A wonderful spiritual memoir that ranks with Yogananda's Autobiography of a Yogi, with a dash of sixties' psychedelia flavor. It details Bhagavan's journeys through India, Nepal, and Sri Lanka, his meeting many Indian and Tibetan saints and teachers, and being embraced by the people who later popularised the Eastern spiritual movement in America; namely Allen Ginsberg, Alan Watts, and Ram Dass. Bhagavan Das was there first - he watched as India and Nepal became overrun with hippies looking for Eastern wisdom after LSD gave them their first hunger for another reality. After Ram Dass published Be Here Now, it set off another influx of Americans going over to India, and helped inspire Bhagavan's rise to fame in the states after coming home from seven years in the East. Now, twenty-six years later, Bhagavan Das puts pen to paper to tell his own story, one that is infinitely deeper and more compelling than the one that was originally told in Be Here Now. It also accurately portrays the hardships and internal divisions one goes through on the path to enlightenment. A worthwhile book, the kind of book I wait years for. Books of this quality, conveying this range and depth of experience, and also being so enjoyable to read, are simply too few and far between. Cherish this one while it's here now. It's one I plan to read over and over, as I have done with W. Somerset Maugham's book about the original Dharma Bum, The Razor's Edge.

Some amazing stories of life on the spiritual trek.
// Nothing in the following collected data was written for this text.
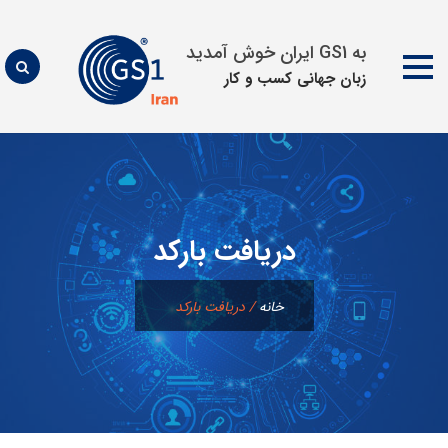
به GS1 ایران خوش آمدید
زبان جهانی كسب و كار
پرش
به
محتوا
دریافت بارکد
خانه
/
دریافت بارکد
This is a surprisingly charming, engaging and articulate book. I was surprised because I always thought of Bhagavan Das as a "spaced-out" hippie/yogi who probably could not punctuate a sentence or remember his zip code. I was taken in by his wild Rastafarian-gone-to-seed looks. He is out-there, make no mistake about it. But he is also thoughtful, insightful, and mostly guileless. The few follies in the book are self-deceptions, as when he acts out his sexual obsessiveness in ways that are profoundly harmful to the people in his life, while seeing it all as just so much spiritual melodrama. No doubt it is that, but some of it is also boorish sexual misbehavior, and no amount of "up-leveling" the conversation makes any of that go away. But even his foolishness is instructive. He has some amazing stories to tell of life on the spiritual trek. He lived the life of a serious Hindu sadhu in India, and some other, in some ways even more exotic, forms of life in America. This book is mostly story-telling--the most fascinating stories imaginable. These are challenging stories, stories that inspire and that remind us that authentic spirituality has nothing to do with conventional belief systems or other similar mundane matters. Real spirituality is about transcendence, and Bhagavan Das' book gives us a first-person account of what transcendence really looks like. Such books are rare and precious. Even his preachments are few, far between, and usually descriptive of some important truth. This passage captures the spirit of both the story-telling and the sermonizing: "I have done it all. I have done the deepest, most intense spiritual practices. When I was doing my one hundred thousand prostrations at Bodh Gaya, I had my board and I was out there at four in the morning for three hours, one hundred thousand prostrations. . . sixty to seventy thousand prostrations into doing this, I did a prostration, and I completely slide off the board into infinity. I went into this complete realm of golden light and bliss, I saw nothing but golden Buddhas shining a light upon me. And I opened into a whole realm. And then I got up and did the next prostration. . . In a way, that's what life is. Life is like doing prostrations. . .The point I'm getting to is that it takes one hundred thousand prostrations to get one good one." If you need some fuel to start you on your next thousand prostrations, this is a good place to start.